If he does, he’ll face Will Hurd, who won the GOP primary by 60 points, his profile buffed by a Texas-to-DC road trip last March with Congressman Beto O’Rourke. Two weeks after their #CongressionalCannonballRun blew up Twitter, O’Rourke declared his candidacy for the Senate.
Despite my best efforts, I never came within 200 miles of O’Rourke during my Texas journey. But when I spoke with him by phone, I could see what the campaign worker in Houston who described him to me as “progressive lite” was getting at. (He meant it as a compliment.)
“The response everywhere is encouraging,” O’Rourke said, describing the crowd in McKinney, “a very, very red area. People are very excited. It transcends party lines and other divisions.” So far, so bland. But then he said: “People want to save the country. I think everyone gets that this is on the line. Everything that you care about could be decided this year.

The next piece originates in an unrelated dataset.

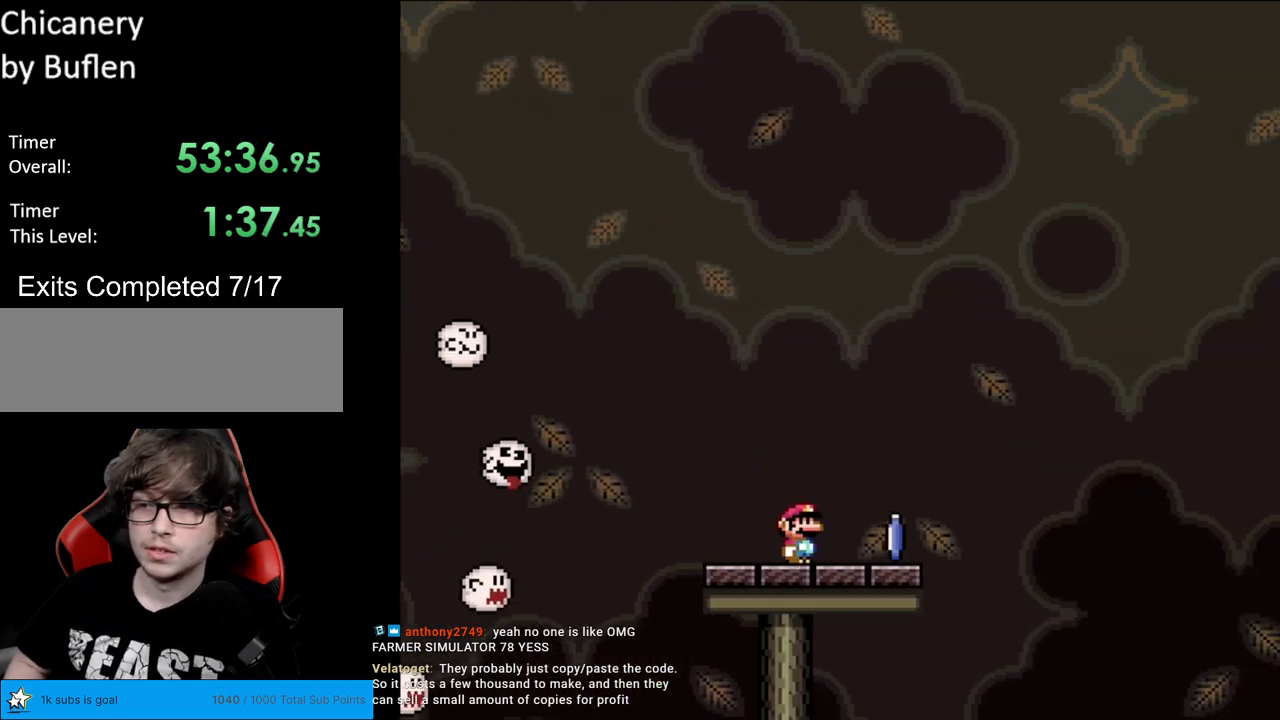
{"buttons": ["A", "X", "DPAD_RIGHT"], "events": [[167, "A", "down"]]}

“I was just in Tulia, Texas, in the Panhandle,” he continued. “The issue was health care. Being able to see a doctor, fill a prescription, be well are just so fundamental. Talking to these farmers, who are trying to make ends meet on the most narrow of margins. If we lose this, and deport a million Dreamers—and build a 2,000-mile wall…”
With his toothy grin, floppy thatch of hair, and Irish charm, O’Rourke has inevitably drawn comparisons with the Kennedys. But there’s something else that reminds me of Bobby: his uncanny ability to have it both ways—Mayor Daley and Cesar Chavez. Not only has O’Rourke, a Clinton superdelegate in 2016, now come out for Medicare for All, he’s being guided by a cadre of Sanders organizers. He’s for the farmers—and against big money in politics. Yet he still talks about bipartisanship as an ideal, not as a sordid alibi for corporate power.
If Texans are really lucky in November, they might get to have it all, too: Beto’s long-shot crusade to paint the state purple, and the radical energy of Democratic representatives in Congress who know exactly what they’re up against. A few weeks ago, a headline in The Dallas Morning News advised that if you’re betting on Beto O’Rourke, “Make sure you get odds.” That’s probably still good advice—and even more so for Moser, Wilson, and Treviño.
But that doesn’t mean the other side is a safe bet. Heading back from Marfa, we get pulled over by the police outside of Alpine. “Oh, shit—here we go,” says Treviño, who is trying to get back in time to see his girlfriend. He carefully lowers the passenger-side window and retrieves his license, keeping his hands in sight. The officer, whose name tag reads “Garcia,” walks over, looks across at the driver, tells us we’d been going five miles over the speed limit, then breaks into a grin. “You’re Rick Treviño. You’re that guy running for Congress,” he says. And with that, he sends us on our way.
Note: This story has been edited after publication to reflect the fact that Laura Moser campaigned for Hillary Clinton in Northern Virginia, not Houston.